**ACTION ITEM**
Lift out all lines below that contain "back".

**INFORMATION SHOWN**
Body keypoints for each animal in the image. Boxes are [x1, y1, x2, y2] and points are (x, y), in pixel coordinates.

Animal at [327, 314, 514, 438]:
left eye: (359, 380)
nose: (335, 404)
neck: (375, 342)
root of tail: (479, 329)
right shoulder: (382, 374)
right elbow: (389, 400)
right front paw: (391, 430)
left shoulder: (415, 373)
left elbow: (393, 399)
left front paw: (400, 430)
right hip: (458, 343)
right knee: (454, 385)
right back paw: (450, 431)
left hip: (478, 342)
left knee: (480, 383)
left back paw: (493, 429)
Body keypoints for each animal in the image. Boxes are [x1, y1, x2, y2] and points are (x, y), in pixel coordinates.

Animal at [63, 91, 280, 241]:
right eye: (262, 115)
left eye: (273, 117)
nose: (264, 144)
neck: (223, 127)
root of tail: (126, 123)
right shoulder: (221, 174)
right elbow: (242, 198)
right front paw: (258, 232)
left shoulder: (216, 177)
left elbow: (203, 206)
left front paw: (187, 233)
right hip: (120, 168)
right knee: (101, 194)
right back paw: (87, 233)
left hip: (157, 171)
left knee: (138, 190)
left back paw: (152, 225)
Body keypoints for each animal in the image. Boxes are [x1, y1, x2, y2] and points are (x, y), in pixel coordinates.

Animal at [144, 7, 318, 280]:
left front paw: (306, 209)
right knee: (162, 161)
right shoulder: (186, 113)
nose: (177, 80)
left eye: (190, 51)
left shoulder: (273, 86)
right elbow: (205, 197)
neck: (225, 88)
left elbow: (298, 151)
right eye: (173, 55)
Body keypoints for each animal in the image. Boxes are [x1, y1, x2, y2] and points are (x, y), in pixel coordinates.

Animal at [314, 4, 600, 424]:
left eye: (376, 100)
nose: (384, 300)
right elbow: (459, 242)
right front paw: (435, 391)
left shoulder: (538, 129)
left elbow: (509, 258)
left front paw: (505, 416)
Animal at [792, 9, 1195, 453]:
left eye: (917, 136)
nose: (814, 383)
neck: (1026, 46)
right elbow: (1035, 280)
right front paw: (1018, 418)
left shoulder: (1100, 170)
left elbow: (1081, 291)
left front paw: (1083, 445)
* * *
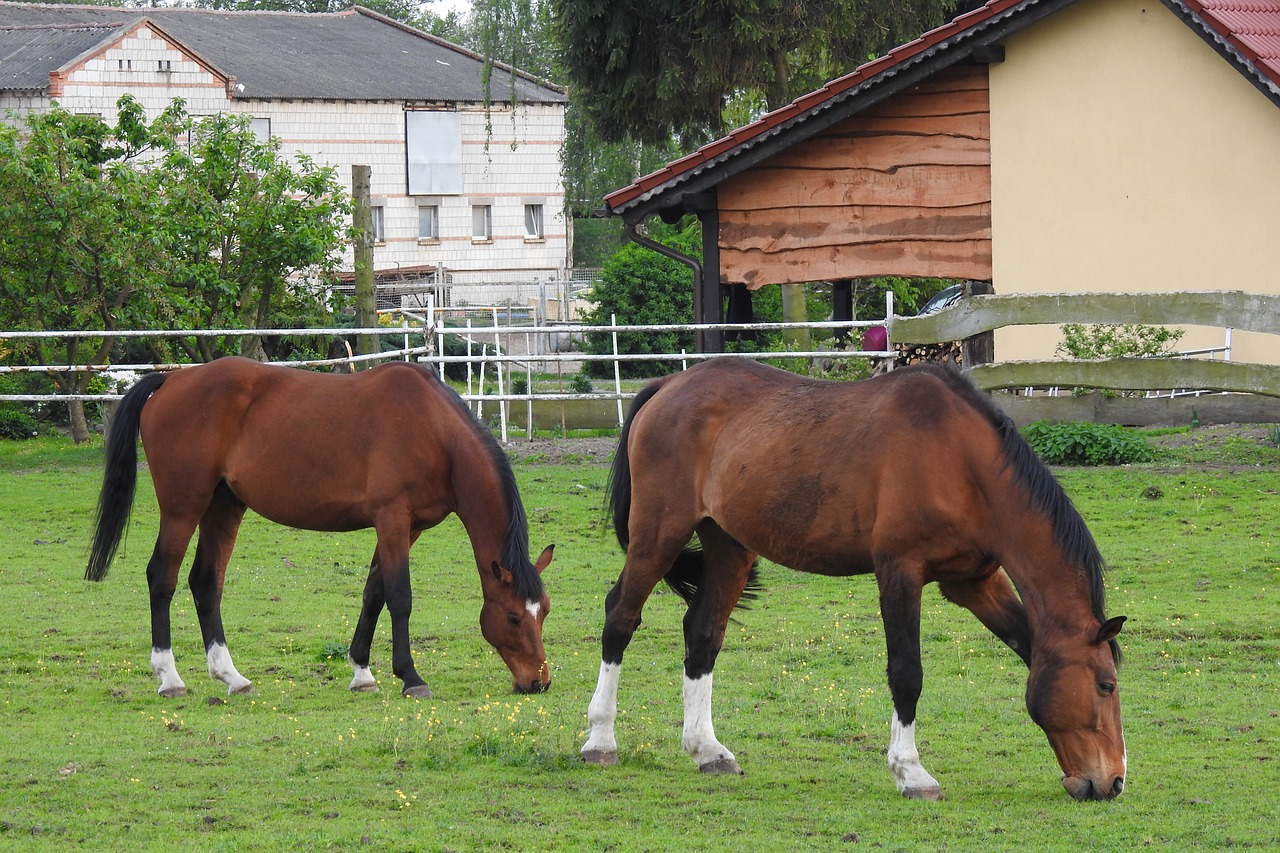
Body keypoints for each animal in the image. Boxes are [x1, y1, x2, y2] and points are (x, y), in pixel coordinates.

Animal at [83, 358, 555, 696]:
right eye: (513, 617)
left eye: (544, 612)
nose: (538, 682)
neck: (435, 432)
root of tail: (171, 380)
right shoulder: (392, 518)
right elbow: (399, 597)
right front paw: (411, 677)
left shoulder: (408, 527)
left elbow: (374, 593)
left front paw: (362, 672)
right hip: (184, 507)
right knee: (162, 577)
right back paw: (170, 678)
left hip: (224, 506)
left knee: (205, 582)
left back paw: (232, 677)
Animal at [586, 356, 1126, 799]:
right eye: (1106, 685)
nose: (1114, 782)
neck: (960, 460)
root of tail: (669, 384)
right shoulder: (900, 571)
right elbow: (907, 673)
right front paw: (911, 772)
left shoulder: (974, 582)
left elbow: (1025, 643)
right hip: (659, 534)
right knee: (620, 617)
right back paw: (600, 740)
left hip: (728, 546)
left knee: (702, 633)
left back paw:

**COMPLETED EXERCISE**
right back paw: (450, 431)
left back paw: (493, 429)
right back paw: (87, 233)
left back paw: (152, 225)
right back paw: (170, 678)
left back paw: (232, 677)
right back paw: (600, 740)
left back paw:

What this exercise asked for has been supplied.